What changed under House Resolution 1 (H.R.1)

  • What is H.R.1? HR1 is a major federal higher education and workforce policy package that restructures several student focused programs, updates reporting requirements, and introduces new accountability measures for institutions. It changes how student financing, workforce programs, and outcomes reporting are defined and evaluated at the federal level.
  • Why does it matter for Colorado? These changes affect how Colorado students access aid, the data institutions must report, and how programs are evaluated. H.R.1 also introduces new measures tied to program value and workforce outcomes, which may influence institutional planning and program design.
  • Purpose of this information: This page summarizes the elements of H.R.1 most relevant to Colorado institutions of higher education from a state policy perspective. It highlights anticipated impacts on academic programs, students, and data reporting obligations so institutions can prepare for implementation and anticipate the impacts of the changes.
  • View a recording of CDHE’s April 15, 2026 overview of the implantation and impacts of H.R.1

 

Current Status: Final rules

Last Updated July 07, 2026 

Where things stand: H.R.1 requires federal agencies to develop detailed rules before the law can be fully implemented. The U.S. Department of Education has moved through negotiated rulemaking, proposed rules, and public comment periods and have issued final rules for Earnings Premium, Workforce Pell, and Student Loans.

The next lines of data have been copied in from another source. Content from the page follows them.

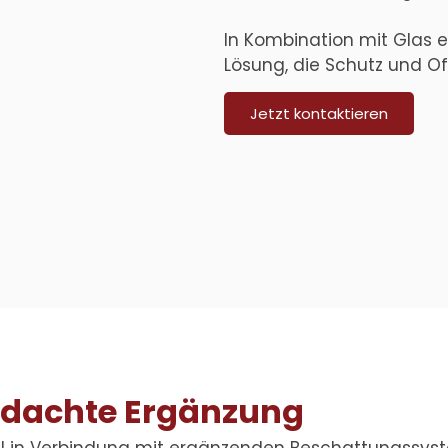
In Kombination mit Glas 
Lösung, die Schutz und Of
Jetzt kontaktieren
hdachte Ergänzung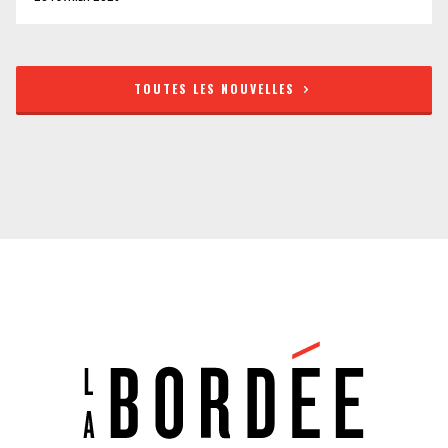
TOUTES LES NOUVELLES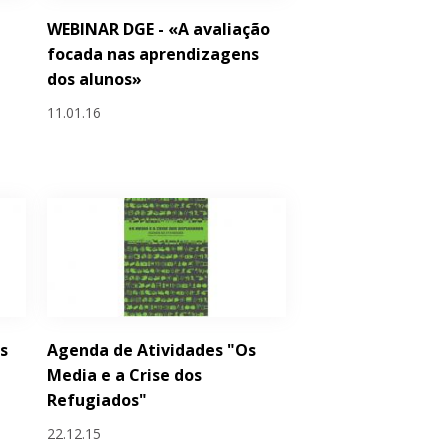
WEBINAR DGE - «A avaliação
focada nas aprendizagens
dos alunos»
11.01.16
s
Agenda de Atividades "Os
Media e a Crise dos
Refugiados"
22.12.15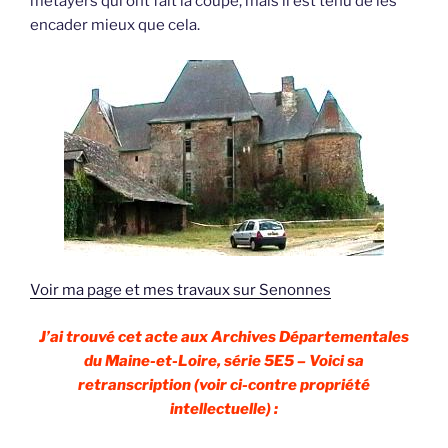
métayers qui ont fait la coupe, mais il est tenu de les
encader mieux que cela.
Voir ma page et mes travaux sur Senonnes
J’ai trouvé cet acte aux Archives Départementales
du Maine-et-Loire, série 5E5 – Voici sa
retranscription (voir ci-contre propriété
intellectuelle) :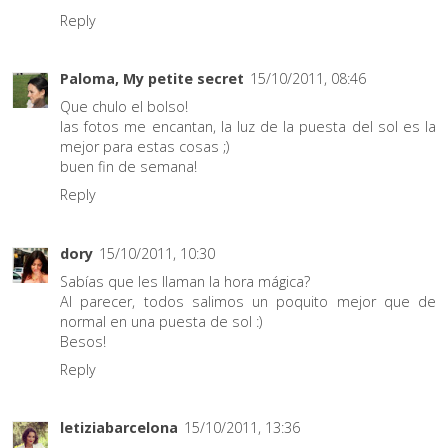
Reply
Paloma, My petite secret
15/10/2011, 08:46
Que chulo el bolso!
las fotos me encantan, la luz de la puesta del sol es la
mejor para estas cosas ;)
buen fin de semana!
Reply
dory
15/10/2011, 10:30
Sabías que les llaman la hora mágica?
Al parecer, todos salimos un poquito mejor que de
normal en una puesta de sol :)
Besos!
Reply
letiziabarcelona
15/10/2011, 13:36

Colorado’s approach: Colorado agencies, including CDHE and partner state entities, are actively monitoring rulemaking, coordinating across state systems, and soliciting feedback to the federal government. The state is focused on ensuring that implementation supports Colorado students and minimizes unnecessary administrative burden for institutions.

Visit the U.S. Department of Education for the latest updates on the rulemaking progress. 

 

Earnings Premium (Accountability)
H.R.1 introduces a federal “earnings premium” indicator designed to show whether program graduates earn more than individuals in the state with only a high school diploma. This earnings premium is the new accountability measure for program eligibility for federal loans. The earnings premium aligns and consolidates previous Gainful Employment (GE) and Financial Value Transparency (FVT) regulations around a single earnings test. This earnings test applies to all certificate and degree (undergraduate and graduate) programs. Programs failing to meet the earnings premium in two out of three years is considered a “low-earning program” and students in these programs lose eligibility for federal loans. 

At institutions with more than half of their Title IV recipients (students) in “low-earning” programs and more than half of their Title IV-funding volume ($ amount) in “low-earning” programs, the institution’s “low-earning programs” will lose eligibility to participate in all Title IV funds (including Pell).